Philippines army chief scoffs at China island claims

Chief of Armed Forces of the Philippines (AFP) has scoffed at Beijing’s claims over the regional islands near the Philippines, vowing to defend his country’s fishermen against the Chinese navy.
General Emmanuel Bautista on Thursday rejected Chinese territorial claims in the South China Sea as “nonsensical.”
He said if Filipino ships are attacked by Beijing’s naval forces there, Manila will rush to their help.
“Our fishermen will continue on fishing, assert their rights on those areas. They should go on with their lives and live their life as fishermen, not to bow down to terror or intimidation,” Bautista said in an interview with the Associated Press.
He made the comments after an incident in which he said a fishing vessel belonging to the Philippines was sprayed by a water cannon on a Chinese boat.

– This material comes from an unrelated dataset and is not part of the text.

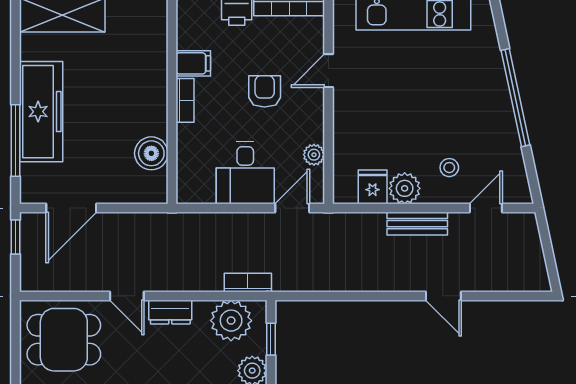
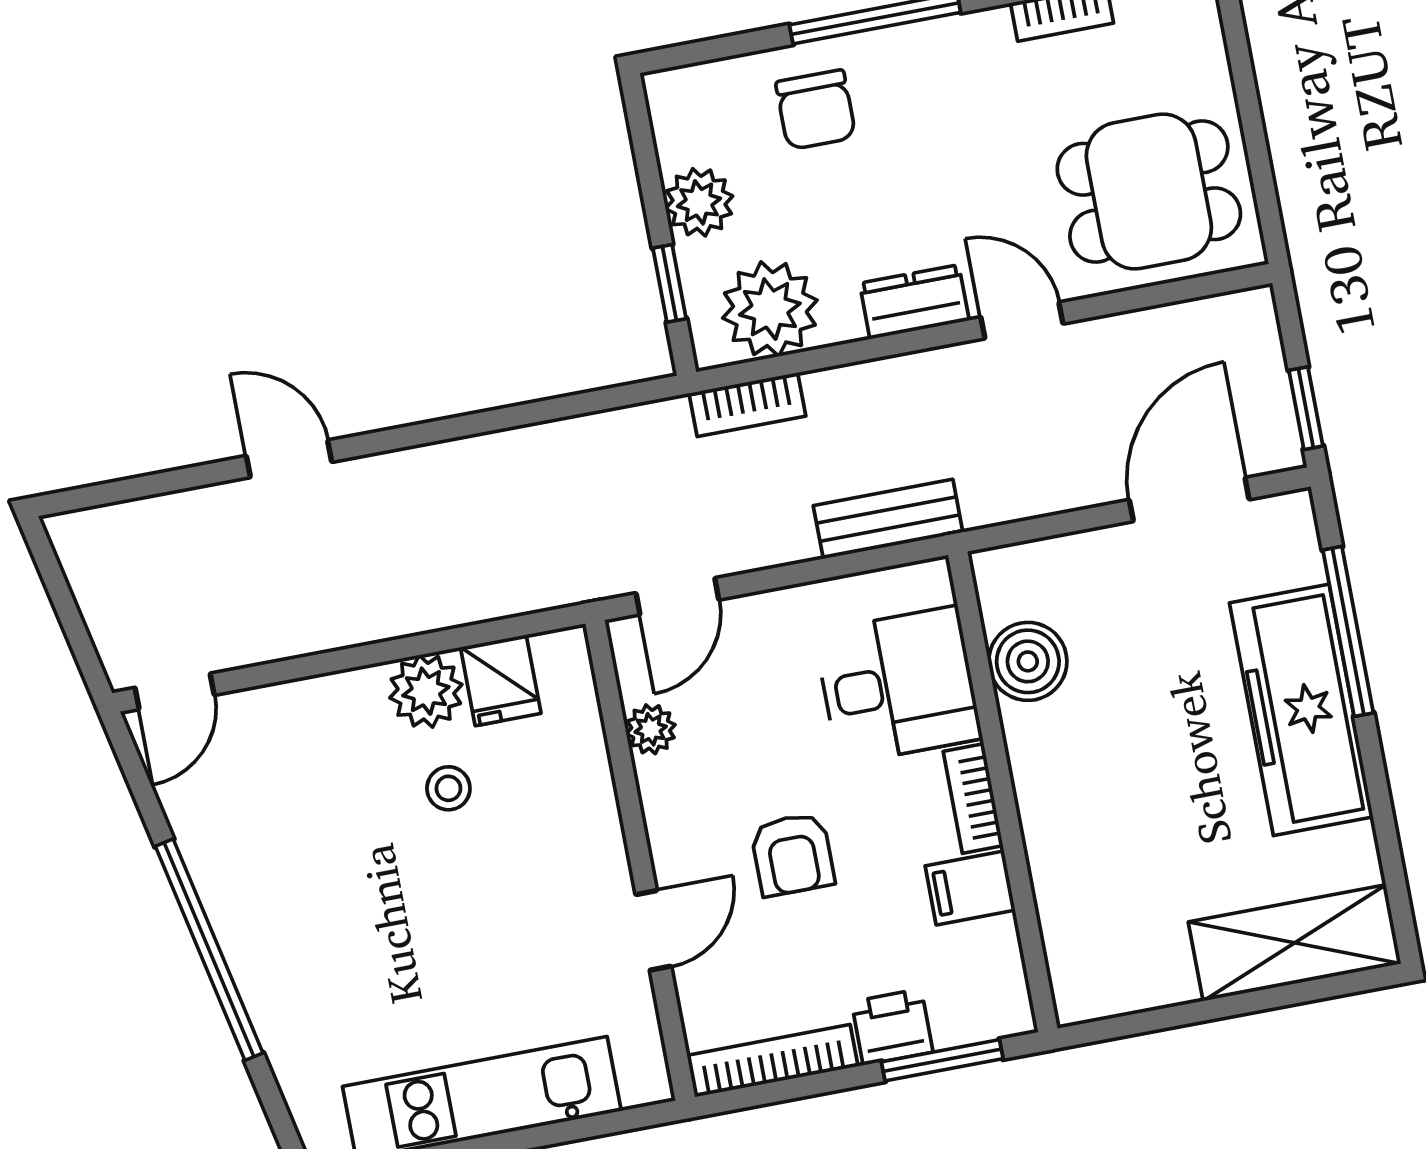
stool: (449, 168) -> (448, 788), moved
desk: (245, 173) -> (898, 685), moved, turned 90
door: (486, 208) -> (175, 691), moved
bench: (417, 224) -> (888, 519), moved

The row over the South China Sea stems from competing interests of neighbors over oil and gas deposits there.
China and the Philippines, along with Brunei, Malaysia, Vietnam and Taiwan, have overlapping claims in the South China Sea.
Beijing has laid claim to the largest portion of the contested waterways.
Manila says Chinese vessels have effectively occupied a rich fishing area called Scarborough Shoal, which lies some 220 km (135 miles) off its main island but is 650 km from the nearest major Chinese land mass.
Manila announced last year it has taken its claims to a UN-backed tribunal, asking it to rule Beijing’s South China Sea claim is invalid.
But China has insisted instead on one-on-one negotiations to resolve the territorial conflicts.
The Philippines has rejected such negotiations.